• Prompt
Write out the material below word for word, from the line with "collectors: W. N. Koelz" to the line with "scientific name: Ficinia nodosa", both of those lines included.

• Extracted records
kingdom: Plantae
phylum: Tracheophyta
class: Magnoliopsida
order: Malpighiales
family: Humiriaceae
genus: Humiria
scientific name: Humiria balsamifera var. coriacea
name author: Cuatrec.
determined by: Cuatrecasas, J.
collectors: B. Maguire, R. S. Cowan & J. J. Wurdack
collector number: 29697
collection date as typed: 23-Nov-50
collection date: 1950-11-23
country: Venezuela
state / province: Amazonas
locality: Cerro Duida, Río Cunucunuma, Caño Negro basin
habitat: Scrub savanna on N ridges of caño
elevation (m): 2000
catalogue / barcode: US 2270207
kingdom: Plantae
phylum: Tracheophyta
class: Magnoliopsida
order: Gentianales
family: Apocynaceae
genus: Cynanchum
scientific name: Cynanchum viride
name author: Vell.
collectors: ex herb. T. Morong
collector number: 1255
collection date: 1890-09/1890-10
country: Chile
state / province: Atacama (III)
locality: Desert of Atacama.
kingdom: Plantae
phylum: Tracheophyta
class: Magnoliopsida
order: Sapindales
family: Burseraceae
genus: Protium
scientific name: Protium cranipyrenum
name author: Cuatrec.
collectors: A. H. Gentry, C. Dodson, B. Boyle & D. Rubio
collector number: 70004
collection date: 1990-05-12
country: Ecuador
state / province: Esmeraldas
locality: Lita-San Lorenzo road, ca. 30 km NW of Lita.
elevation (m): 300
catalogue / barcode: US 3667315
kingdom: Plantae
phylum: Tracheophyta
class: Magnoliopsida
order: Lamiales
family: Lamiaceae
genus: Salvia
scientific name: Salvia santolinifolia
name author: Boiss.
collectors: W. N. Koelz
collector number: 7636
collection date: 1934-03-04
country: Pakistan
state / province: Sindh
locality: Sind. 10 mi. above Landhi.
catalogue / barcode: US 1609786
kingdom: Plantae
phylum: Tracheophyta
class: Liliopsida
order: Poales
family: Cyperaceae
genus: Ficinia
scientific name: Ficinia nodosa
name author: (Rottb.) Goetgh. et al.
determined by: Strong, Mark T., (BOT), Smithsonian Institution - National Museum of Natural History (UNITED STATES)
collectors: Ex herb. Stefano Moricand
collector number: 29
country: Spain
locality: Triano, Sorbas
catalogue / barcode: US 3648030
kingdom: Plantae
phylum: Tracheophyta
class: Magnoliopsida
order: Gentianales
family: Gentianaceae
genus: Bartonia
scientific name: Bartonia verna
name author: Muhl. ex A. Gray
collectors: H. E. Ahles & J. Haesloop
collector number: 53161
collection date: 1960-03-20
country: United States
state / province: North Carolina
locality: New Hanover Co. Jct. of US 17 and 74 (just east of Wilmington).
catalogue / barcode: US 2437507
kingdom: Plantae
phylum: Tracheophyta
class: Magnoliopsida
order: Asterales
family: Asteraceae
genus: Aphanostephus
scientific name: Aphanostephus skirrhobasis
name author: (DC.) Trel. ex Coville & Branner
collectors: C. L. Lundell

• Task result
collectors: W. N. Koelz
collector number: 7636
collection date: 1934-03-04
country: Pakistan
state / province: Sindh
locality: Sind. 10 mi. above Landhi.
catalogue / barcode: US 1609786
kingdom: Plantae
phylum: Tracheophyta
class: Liliopsida
order: Poales
family: Cyperaceae
genus: Ficinia
scientific name: Ficinia nodosa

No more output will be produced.